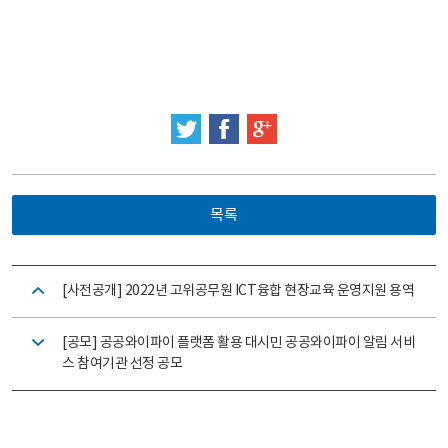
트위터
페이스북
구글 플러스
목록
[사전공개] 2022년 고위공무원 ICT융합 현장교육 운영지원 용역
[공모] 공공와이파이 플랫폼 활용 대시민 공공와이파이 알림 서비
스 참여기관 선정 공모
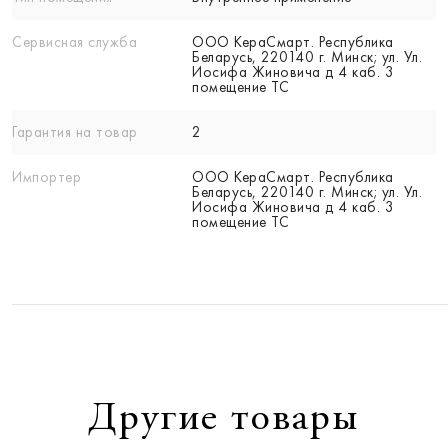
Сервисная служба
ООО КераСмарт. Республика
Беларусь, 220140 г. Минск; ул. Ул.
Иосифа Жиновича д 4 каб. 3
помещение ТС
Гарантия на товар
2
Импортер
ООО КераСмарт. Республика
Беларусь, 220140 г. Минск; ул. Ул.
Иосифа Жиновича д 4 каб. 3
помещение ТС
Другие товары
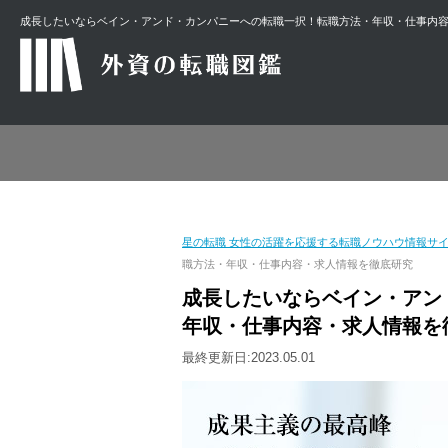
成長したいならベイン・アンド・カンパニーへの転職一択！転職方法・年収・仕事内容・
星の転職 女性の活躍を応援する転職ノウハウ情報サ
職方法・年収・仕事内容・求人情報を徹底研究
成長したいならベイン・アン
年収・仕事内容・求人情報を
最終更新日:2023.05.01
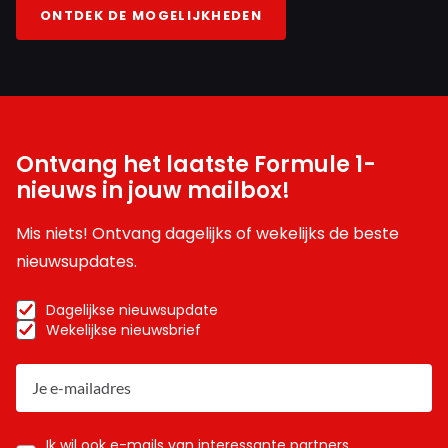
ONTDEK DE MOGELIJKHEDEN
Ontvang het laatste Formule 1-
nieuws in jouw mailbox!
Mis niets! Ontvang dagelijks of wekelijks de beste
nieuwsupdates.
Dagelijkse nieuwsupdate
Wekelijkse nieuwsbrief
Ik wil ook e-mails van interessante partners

---

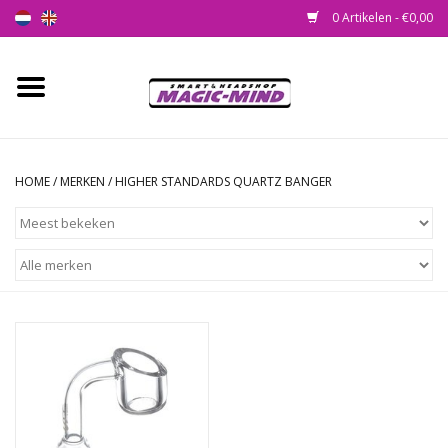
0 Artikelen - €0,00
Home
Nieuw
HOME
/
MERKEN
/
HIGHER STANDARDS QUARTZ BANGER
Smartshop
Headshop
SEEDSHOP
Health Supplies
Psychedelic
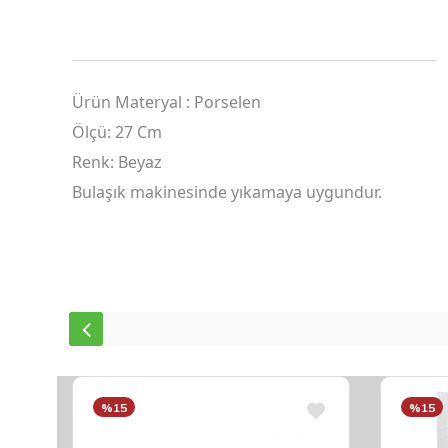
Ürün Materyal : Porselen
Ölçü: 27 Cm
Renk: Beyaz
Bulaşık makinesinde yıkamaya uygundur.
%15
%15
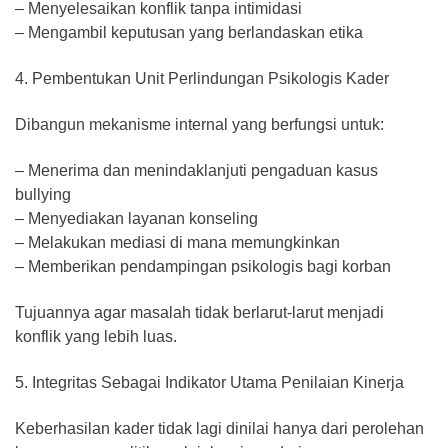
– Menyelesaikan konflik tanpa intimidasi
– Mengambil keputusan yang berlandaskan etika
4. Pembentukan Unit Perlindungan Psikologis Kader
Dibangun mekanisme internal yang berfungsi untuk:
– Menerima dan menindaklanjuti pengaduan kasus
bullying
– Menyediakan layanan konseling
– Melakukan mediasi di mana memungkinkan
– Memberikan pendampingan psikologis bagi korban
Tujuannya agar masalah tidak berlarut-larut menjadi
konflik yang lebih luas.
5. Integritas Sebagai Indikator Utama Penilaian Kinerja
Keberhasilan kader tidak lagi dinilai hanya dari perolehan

* * *

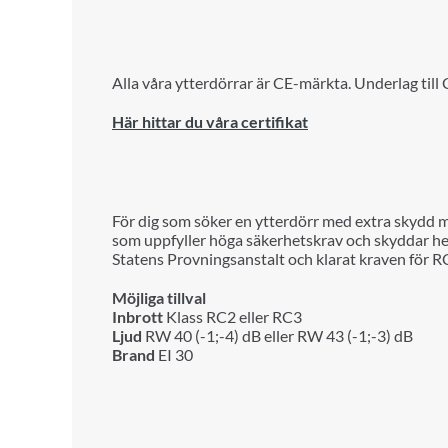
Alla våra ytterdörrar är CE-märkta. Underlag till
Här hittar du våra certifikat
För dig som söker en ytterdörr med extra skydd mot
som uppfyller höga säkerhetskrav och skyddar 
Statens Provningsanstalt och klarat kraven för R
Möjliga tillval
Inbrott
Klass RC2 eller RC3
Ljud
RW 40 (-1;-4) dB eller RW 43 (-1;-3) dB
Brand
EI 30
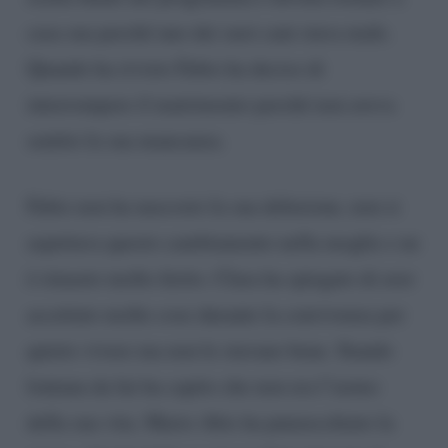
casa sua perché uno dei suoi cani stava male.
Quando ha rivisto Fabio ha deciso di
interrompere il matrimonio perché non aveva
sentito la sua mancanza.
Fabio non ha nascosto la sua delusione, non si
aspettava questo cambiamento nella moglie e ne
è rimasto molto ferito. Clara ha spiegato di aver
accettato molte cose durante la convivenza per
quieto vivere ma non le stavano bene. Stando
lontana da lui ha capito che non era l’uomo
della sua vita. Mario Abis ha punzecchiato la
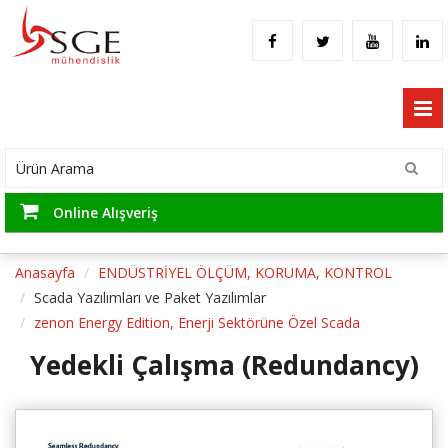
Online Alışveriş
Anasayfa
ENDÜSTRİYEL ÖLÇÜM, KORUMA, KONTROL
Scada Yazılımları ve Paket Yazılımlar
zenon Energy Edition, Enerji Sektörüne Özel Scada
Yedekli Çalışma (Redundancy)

[Task] Show every line in the records that contains the string "仕事内容", copying each such line in full.

[Solution for this exercise]
成長したいならベイン・アンド・カンパニーへの転職一択！転職方法・年収・仕事内容・
職方法・年収・仕事内容・求人情報を徹底研究
年収・仕事内容・求人情報を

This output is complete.